Teknologi Informasi tidak hanya meliputi segala sesuatu yang berhubungan dengan komputer dan sistem informasi yang menjadi antarmukanya (interface) tetapi juga teknologi jaringan yang menghubungkan komputer-komputer di seluruh dunia. Melalui gerbang (gateway) yang ada di masing-masing negara, jaringan ini terjalin menjadi kesatuan yang disebut Wold Wide Web (WWW). Keterhubungan secara fisik inilah yang menjadikan ketiadaan batas ruang dan waktu seperti dikatakan oleh Nicholas Negroponte, pendiri Media Lab Massachussets Institute of Technology (MIT), terwujud.

Menjamurnya industri perangkat lunak (software) dan perangkat keras (hardware) telah mendaulat Teknologi Informasi sebagai salah satu pemimpin pasar industri dunia diantara minyak bumi, food and beverages, hiburan, media massa dan sebagainya. Perkembangan yang mengarah pada kapitalisme dan persaingan tidak sehat (monopoli) ini menimbulkan antitesis di sebagian kalangan yang merasa tidak puas. Kalangan ini berpendapat, sebagai sebuah revolusi ilmu pengetahuan, Teknologi Informasi tidak seharusnya menjadi milik sebagian orang yang mempunyai modal (capital) saja. Mereka kemudian meluncurkan terminologi Open Source sebagai sarana mengaktualisasikan ekspresi ini.

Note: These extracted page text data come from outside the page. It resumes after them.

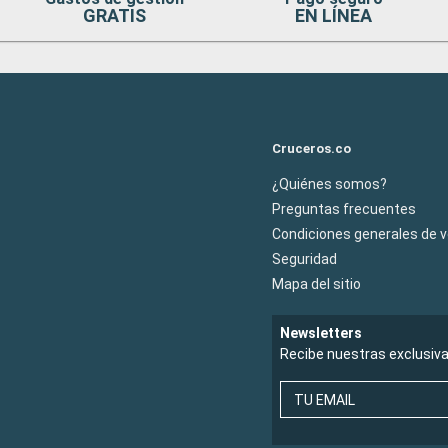
GRATIS
EN LÍNEA
Cruceros.co
¿Quiénes somos?
Preguntas frecuentes
Condiciones generales de 
Seguridad
Mapa del sitio
Newsletters
Recibe nuestras exclusiv
TU EMAIL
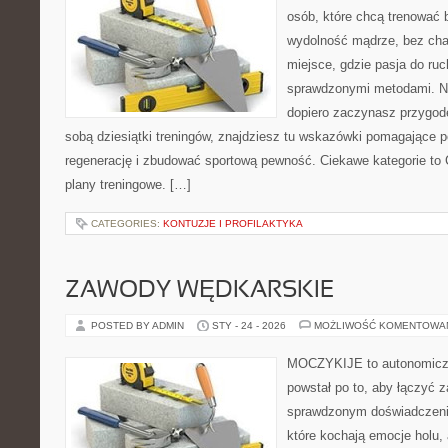
osób, które chcą trenować b
wydolność mądrze, bez chao
miejsce, gdzie pasja do ruc
sprawdzonymi metodami. Ni
dopiero zaczynasz przygod
sobą dziesiątki treningów, znajdziesz tu wskazówki pomagające p
regenerację i zbudować sportową pewność. Ciekawe kategorie to C
plany treningowe. […]
CATEGORIES:
KONTUZJE I PROFILAKTYKA
ZAWODY WĘDKARSKIE
POSTED BY ADMIN
STY - 24 - 2026
MOŻLIWOŚĆ KOMENTOWA
MOCZYKIJE to autonomiczny
powstał po to, aby łączyć 
sprawdzonym doświadczenie
które kochają emocje holu, 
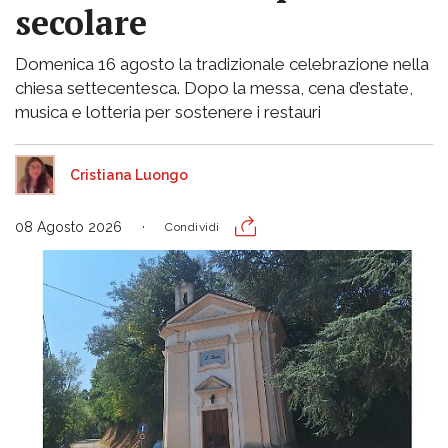
secolare
Domenica 16 agosto la tradizionale celebrazione nella
chiesa settecentesca. Dopo la messa, cena d’estate,
musica e lotteria per sostenere i restauri
Cristiana Luongo
08 Agosto 2026
Condividi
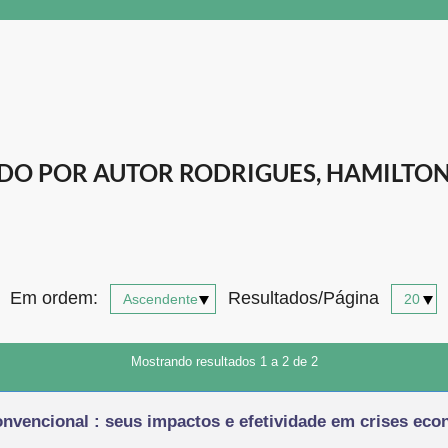
O POR AUTOR RODRIGUES, HAMILTO
Em ordem:
Resultados/Página
Mostrando resultados 1 a 2 de 2
onvencional : seus impactos e efetividade em crises eco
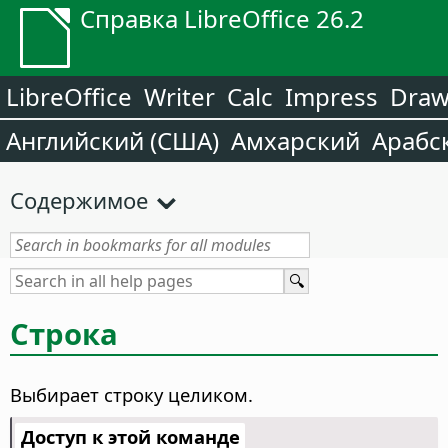
Справка LibreOffice 26.2
LibreOffice
Writer
Calc
Impress
Dra
Английский (США)
Амхарский
Арабс
Содержимое
Строка
Выбирает строку целиком.
Доступ к этой команде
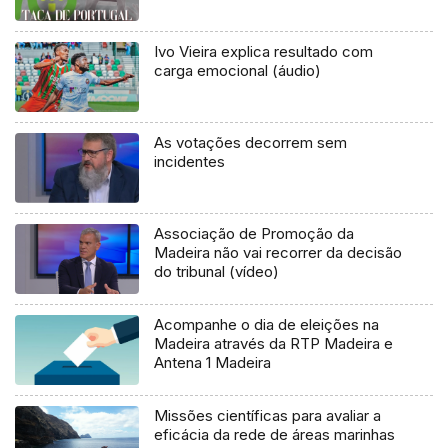
Ivo Vieira explica resultado com
carga emocional (áudio)
As votações decorrem sem
incidentes
Associação de Promoção da
Madeira não vai recorrer da decisão
do tribunal (vídeo)
Acompanhe o dia de eleições na
Madeira através da RTP Madeira e
Antena 1 Madeira
Missões científicas para avaliar a
eficácia da rede de áreas marinhas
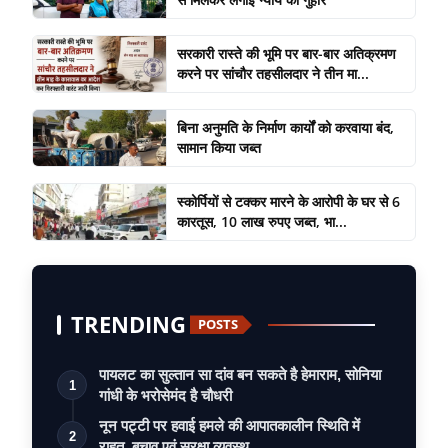
सरकारी रास्ते की भूमि पर बार-बार अतिक्रमण
करने पर सांचौर तहसीलदार ने तीन मा...
बिना अनुमति के निर्माण कार्यों को करवाया बंद,
सामान किया जब्त
स्कोर्पियों से टक्कर मारने के आरोपी के घर से 6
कारतूस, 10 लाख रुपए जब्त, भा...
TRENDING
POSTS
पायलट का सुल्तान सा दांव बन सकते है हेमाराम, सोनिया
1
गांधी के भरोसेमंद है चौधरी
नून पट्टी पर हवाई हमले की आपातकालीन स्थिति में
2
राहत, बचाव एवं सुरक्षा व्यवस्थ…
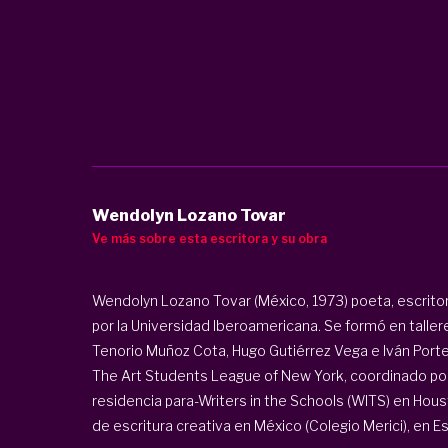
Wendolyn Lozano Tovar
Ve más sobre esta escritora y su obra
Wendolyn Lozano Tovar (México, 1973) poeta, escritora
por la Universidad Iberoamericana. Se formó en talle
Tenorio Muñoz Cota, Hugo Gutiérrez Vega e Iván Portel
The Art Students League of New York, coordinado por
residencia para-Writers in the Schools (WITS) en Hous
de escritura creativa en México (Colegio Merici), en E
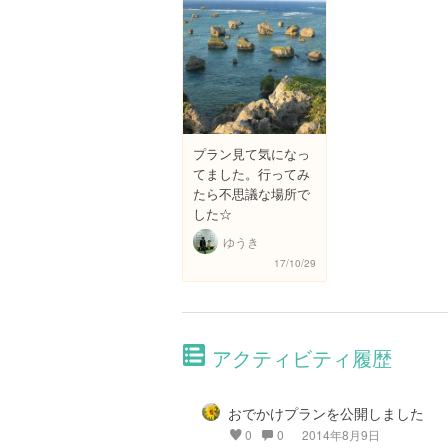
プラン見て気になっ
てました。行ってみ
たら不思議な場所で
した☆
ゆうき
17/10/29
アクティビティ履歴
おでかけプランを公開しました
0
0
2014年8月9日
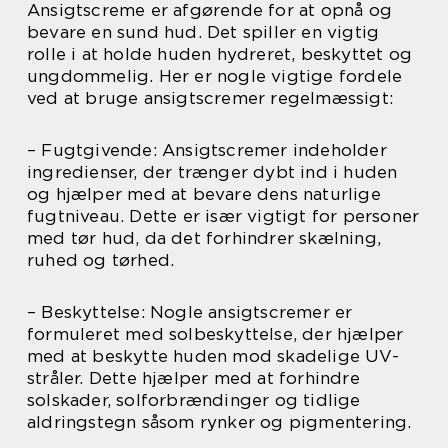
Ansigtscreme er afgørende for at opnå og
bevare en sund hud. Det spiller en vigtig
rolle i at holde huden hydreret, beskyttet og
ungdommelig. Her er nogle vigtige fordele
ved at bruge ansigtscremer regelmæssigt:
– Fugtgivende: Ansigtscremer indeholder
ingredienser, der trænger dybt ind i huden
og hjælper med at bevare dens naturlige
fugtniveau. Dette er især vigtigt for personer
med tør hud, da det forhindrer skælning,
ruhed og tørhed.
– Beskyttelse: Nogle ansigtscremer er
formuleret med solbeskyttelse, der hjælper
med at beskytte huden mod skadelige UV-
stråler. Dette hjælper med at forhindre
solskader, solforbrændinger og tidlige
aldringstegn såsom rynker og pigmentering.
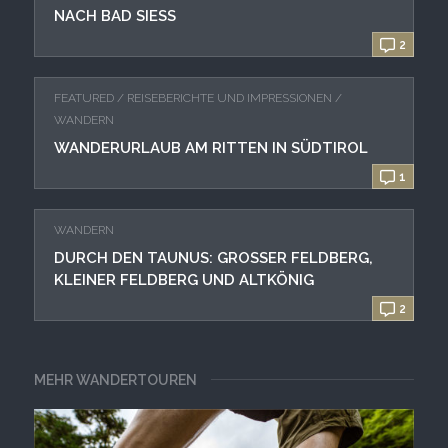
NACH BAD SIESS
2
FEATURED
/
REISEBERICHTE UND IMPRESSIONEN
/
WANDERN
WANDERURLAUB AM RITTEN IN SÜDTIROL
1
WANDERN
DURCH DEN TAUNUS: GROSSER FELDBERG, K
LEINER FELDBERG UND ALTKÖNIG
2
MEHR WANDERTOUREN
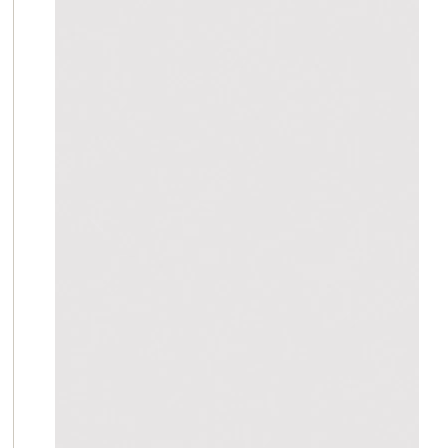
しなく
限りま
影響の
焼けや
外とな
当社の
を提供
り、本
り設定
詳しく
認くだ
下取りに
さい。必
ください。
商品ペー
格をご確認
製品の取扱説
※返品など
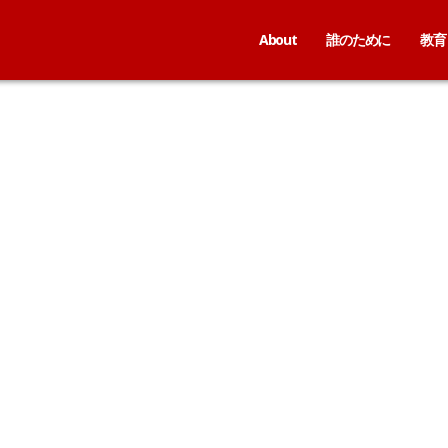
About
誰のために
教育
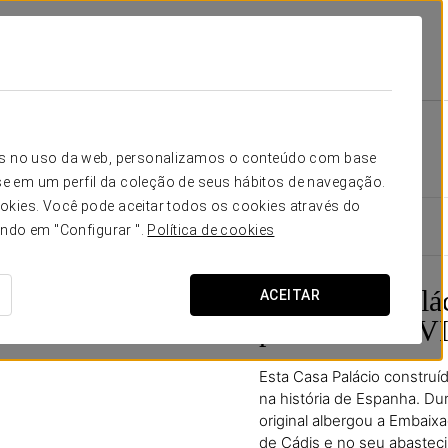
Sagasta
Instalações E Serviços
História Do Edifício
História do edifício
icos no uso da web, personalizamos o conteúdo com base
e em um perfil da coleção de seus hábitos de navegação.
okies. Você pode aceitar todos os cookies através do
ando em "Configurar ".
Política de cookies
Uma Casa Palác
ACEITAR
para o séc. XVI
Esta Casa Palácio construí
na história de Espanha. Du
original albergou a Embaixa
de Cádis e no seu abastec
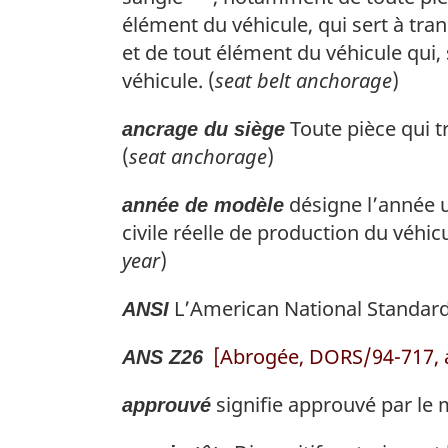
élément du véhicule, qui sert à tra
et de tout élément du véhicule qui, 
véhicule. (
seat belt anchorage
)
Toute pièce qui t
ancrage du siège
(
seat anchorage
)
désigne l’année u
année de modèle
civile réelle de production du véhic
year
)
L’
American National Standard
ANSI
[Abrogée, DORS/94-717, a
ANS Z26
signifie approuvé par le m
approuvé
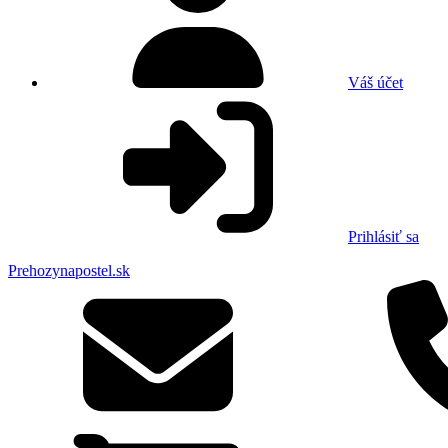
Váš účet
Prihlásiť sa
Prehozynapostel.sk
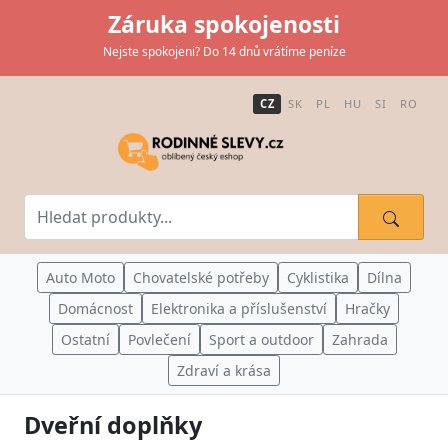
Záruka spokojenosti
Nejste spokojeni? Do 14 dnů vrátíme peníze
CZ
SK
PL
HU
SI
RO
Auto Moto
Chovatelské potřeby
Cyklistika
Dílna
Domácnost
Elektronika a příslušenství
Hračky
Ostatní
Povlečení
Sport a outdoor
Zahrada
Zdraví a krása
Dveřní doplňky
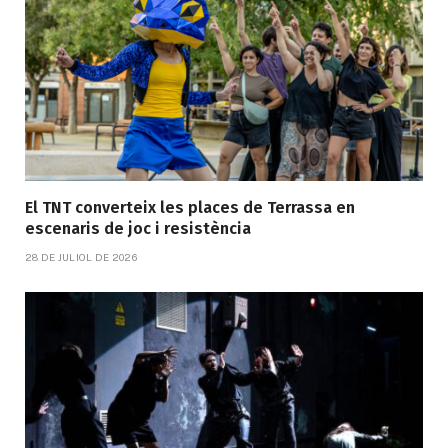
El TNT converteix les places de Terrassa en
escenaris de joc i resistència
28 DE JULIOL DE 2026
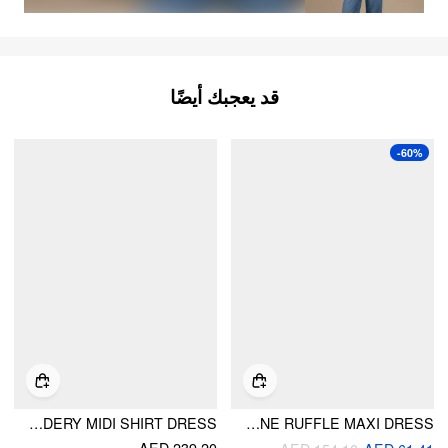
قد يعجبك أيضًا
-60%
COTTON-BLEND FLORAL GRAPHIC V-NECK LANTERN SLEEVE EMBROIDERY MIDI SHIRT DRESS
VELVET RHINESTONE RUFFLE MAXI DRESS
AED 239.20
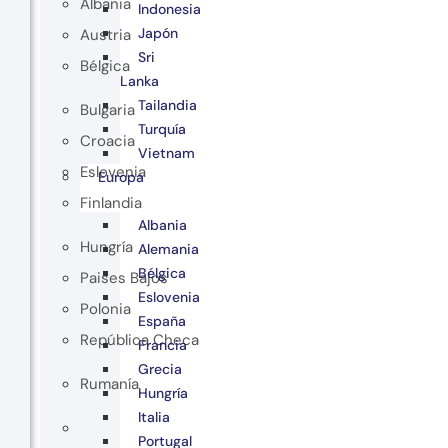
Albania
Indonesia
Japón
Austria
Sri
Bélgica
Lanka
Tailandia
Bulgaria
Turquía
Croacia
Vietnam
Eslovenia
Europa
Finlandia
Albania
Hungría
Alemania
Bélgica
Paises Bajos
Eslovenia
Polonia
España
República Checa
Francia
Grecia
Rumanía
Hungría
Italia
Portugal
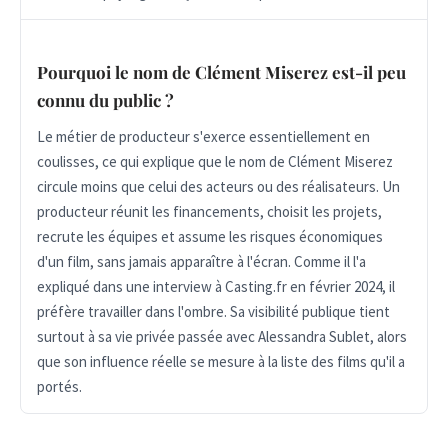
Pourquoi le nom de Clément Miserez est-il peu
connu du public ?
Le métier de producteur s'exerce essentiellement en
coulisses, ce qui explique que le nom de Clément Miserez
circule moins que celui des acteurs ou des réalisateurs. Un
producteur réunit les financements, choisit les projets,
recrute les équipes et assume les risques économiques
d'un film, sans jamais apparaître à l'écran. Comme il l'a
expliqué dans une interview à Casting.fr en février 2024, il
préfère travailler dans l'ombre. Sa visibilité publique tient
surtout à sa vie privée passée avec Alessandra Sublet, alors
que son influence réelle se mesure à la liste des films qu'il a
portés.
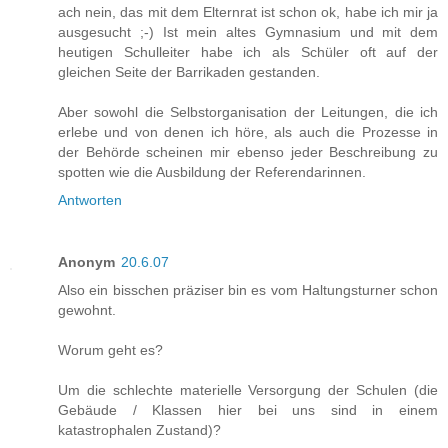
ach nein, das mit dem Elternrat ist schon ok, habe ich mir ja
ausgesucht ;-) Ist mein altes Gymnasium und mit dem
heutigen Schulleiter habe ich als Schüler oft auf der
gleichen Seite der Barrikaden gestanden.
Aber sowohl die Selbstorganisation der Leitungen, die ich
erlebe und von denen ich höre, als auch die Prozesse in
der Behörde scheinen mir ebenso jeder Beschreibung zu
spotten wie die Ausbildung der Referendarinnen.
Antworten
Anonym
20.6.07
Also ein bisschen präziser bin es vom Haltungsturner schon
gewohnt.
Worum geht es?
Um die schlechte materielle Versorgung der Schulen (die
Gebäude / Klassen hier bei uns sind in einem
katastrophalen Zustand)?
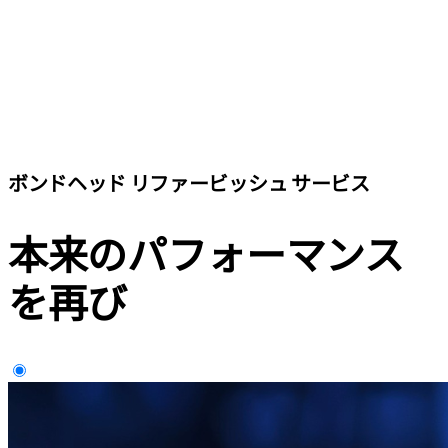
ボンドヘッド リファービッシュ サービス
本来のパフォーマンス
を再び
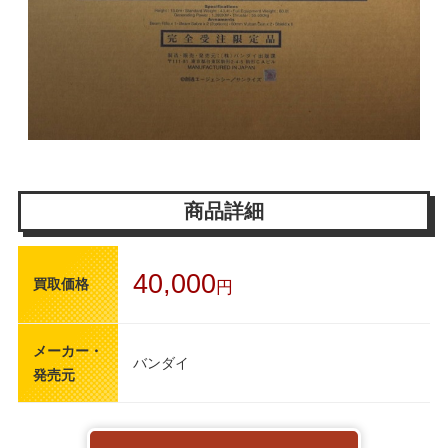
商品詳細
40,000
買取価格
円
メーカー・
バンダイ
発売元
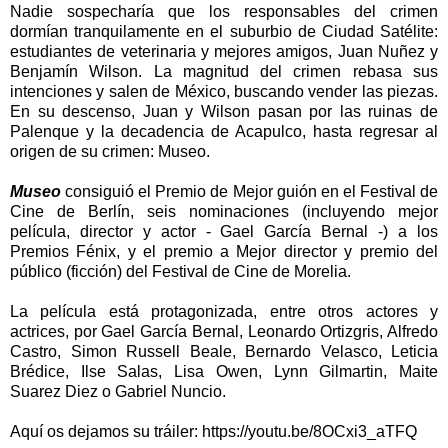
Nadie sospecharía que los responsables del crimen
dormían tranquilamente en el suburbio de Ciudad Satélite:
estudiantes de veterinaria y mejores amigos, Juan Nuñez y
Benjamín Wilson. La magnitud del crimen rebasa sus
intenciones y salen de México, buscando vender las piezas.
En su descenso, Juan y Wilson pasan por las ruinas de
Palenque y la decadencia de Acapulco, hasta regresar al
origen de su crimen: Museo.
Museo
consiguió el Premio de Mejor guión en el Festival de
Cine de Berlín, seis nominaciones (incluyendo mejor
película, director y actor - Gael García Bernal -) a los
Premios Fénix, y el premio a Mejor director y premio del
público (ficción) del Festival de Cine de Morelia.
La película está protagonizada, entre otros actores y
actrices, por Gael García Bernal, Leonardo Ortizgris, Alfredo
Castro, Simon Russell Beale, Bernardo Velasco, Leticia
Brédice, Ilse Salas, Lisa Owen, Lynn Gilmartin, Maite
Suarez Diez o Gabriel Nuncio.
Aquí os dejamos su tráiler: https://youtu.be/8OCxi3_aTFQ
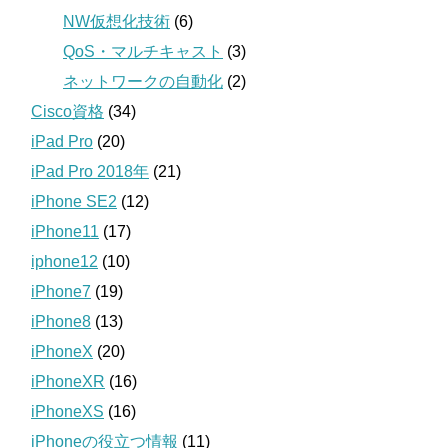
NW仮想化技術
(6)
QoS・マルチキャスト
(3)
ネットワークの自動化
(2)
Cisco資格
(34)
iPad Pro
(20)
iPad Pro 2018年
(21)
iPhone SE2
(12)
iPhone11
(17)
iphone12
(10)
iPhone7
(19)
iPhone8
(13)
iPhoneX
(20)
iPhoneXR
(16)
iPhoneXS
(16)
iPhoneの役立つ情報
(11)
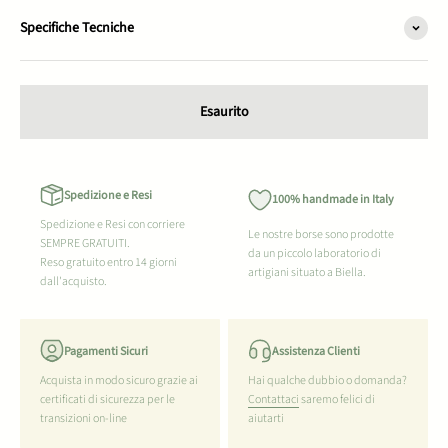
Specifiche Tecniche
Esaurito
Spedizione e Resi
100% handmade in Italy
Spedizione e Resi con corriere
Le nostre borse sono prodotte
SEMPRE GRATUITI.
da un piccolo laboratorio di
Reso gratuito entro 14 giorni
artigiani situato a Biella.
dall'acquisto.
Pagamenti Sicuri
Assistenza Clienti
Acquista in modo sicuro grazie ai
Hai qualche dubbio o domanda?
certificati di sicurezza per le
Contattaci
saremo felici di
transizioni on-line
aiutarti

Pendidikan adalah pihak yang juga memproklamirkan diri menjadi milik setiap lapisan masyarakat sehingga negara wajib memberi fasilitas dan akses kepadanya. Kedua elemen ini akan menjadi sebuah kekuatan baru apabila penyatuannya diberi arah yang benar. Penentuan arah inilah yang mendasari perlunya dilibatkan nilai-nilai agama dalam implementasinya.